Lam, in a pre-recorded televised message, on Wednesday formally withdrew the bill, acceding to one of the democracy protesters’ five demands.
The mainland’s official China Daily said on Thursday that the withdrawal of the bill was an olive branch that leaves demonstrators with no excuse to continue violence.
But protesters have said the withdrawal is too little, too late and are standing firm on their other demands including universal suffrage and an independent investigation into police actions during the protests that started in June. More than 1,100 people have been arrested as a result of the protests.
“She has by no means indicated that she will appease or bow to any of the other demands,” Al Jazeera’s Sarah Clarke said from Hong Kong.
“This has morphed into a wider movement. It’s not just about the extradition bill any more. This has become very much a movement and a push for greater freedom of speech and democracy.”
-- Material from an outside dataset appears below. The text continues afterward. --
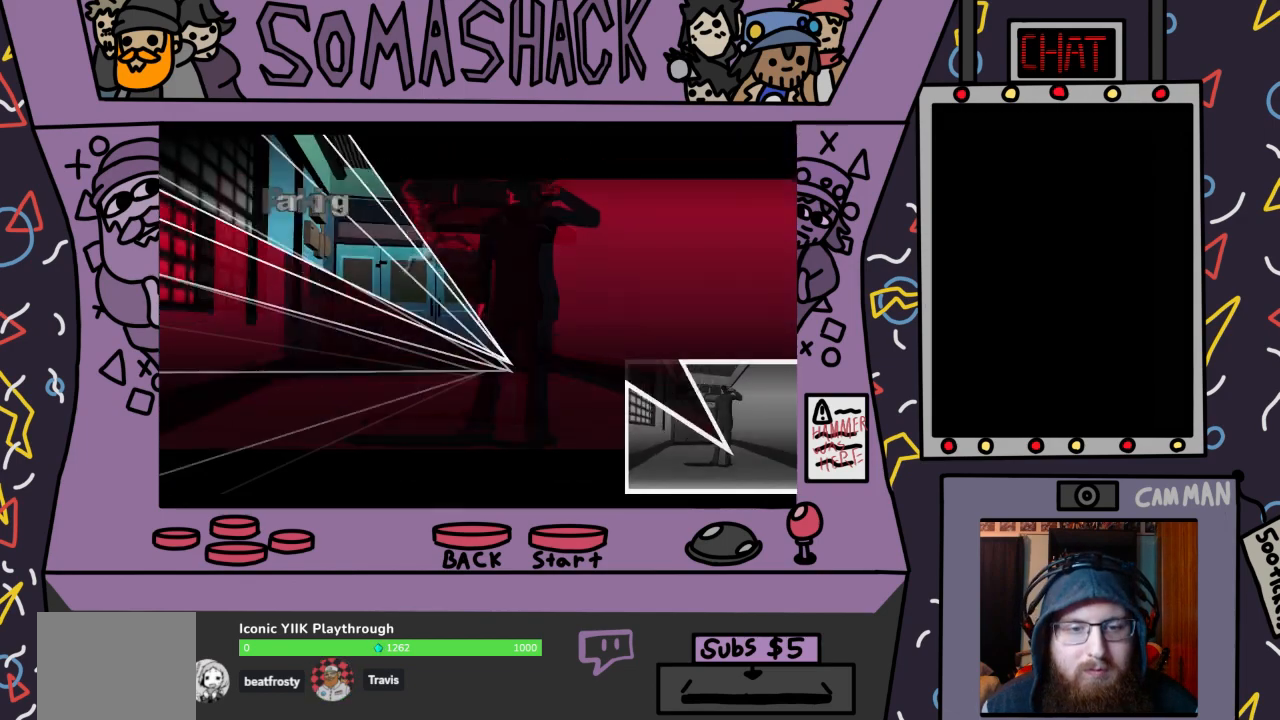
{"buttons": [], "left_stick": "center", "right_stick": "center", "events": []}
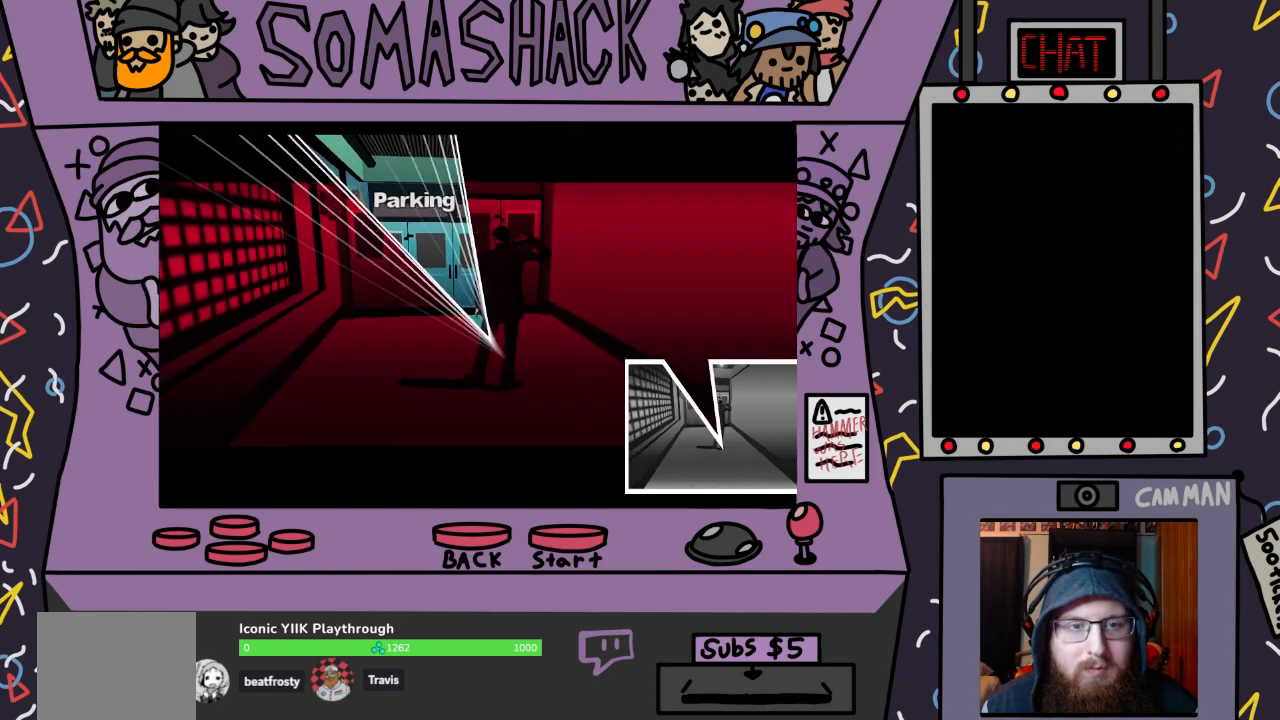
{"buttons": [], "left_stick": "up", "right_stick": "center", "events": [[200, "left_stick", "up"]]}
Beijing-backed Lam is due to speak to the media at 11:15am (03:15 GMT) before she departs for a trip to China’s Guangxi province on Thursday afternoon.
Skirmishes broke out in some districts late on Wednesday after Lam’s announcement, which came after a weekend of some of the most violent protests the city has seen over the past three months.
Police said a suspected petrol bomb was hurled at a luxury property in Kowloon district in the early hours of Thursday and the suspects fled on a motorbike. Local newspaper Apple Daily said the house belonged to Jimmy Lai, who was in the property at the time. The publishing tycoon Lai is an outspoken critic of Beijing.
The city has been roiled by some of the worst violence in decades, with protesters burning barricades and throwing petrol bombs and police retaliating with water cannon, tear gas and batons.
The bill, which would have allowed people in Hong Kong to be sent to China for trial in courts controlled by the Communist Party, was seen as the latest example of what many residents see as ever-tighter control by the mainland, despite the promise of autonomy.
The former British colony was handed back to China in 1997 under a “one country, two systems” framework that gave the city of more than seven million people more freedoms than those on the mainland, including an independent judiciary.
China denies meddling in Hong Kong’s affairs and accuses Western countries of inciting the protests.
The Hong Kong government took out a full-page advertisement in the Australian Financial Review on Thursday saying it is “determined to achieve a peaceful, rational and reasonable resolution” and is resolutely committed to “One Country, Two Systems”.
It ends the advertisement by saying: “We will no doubt bounce back. We always do”.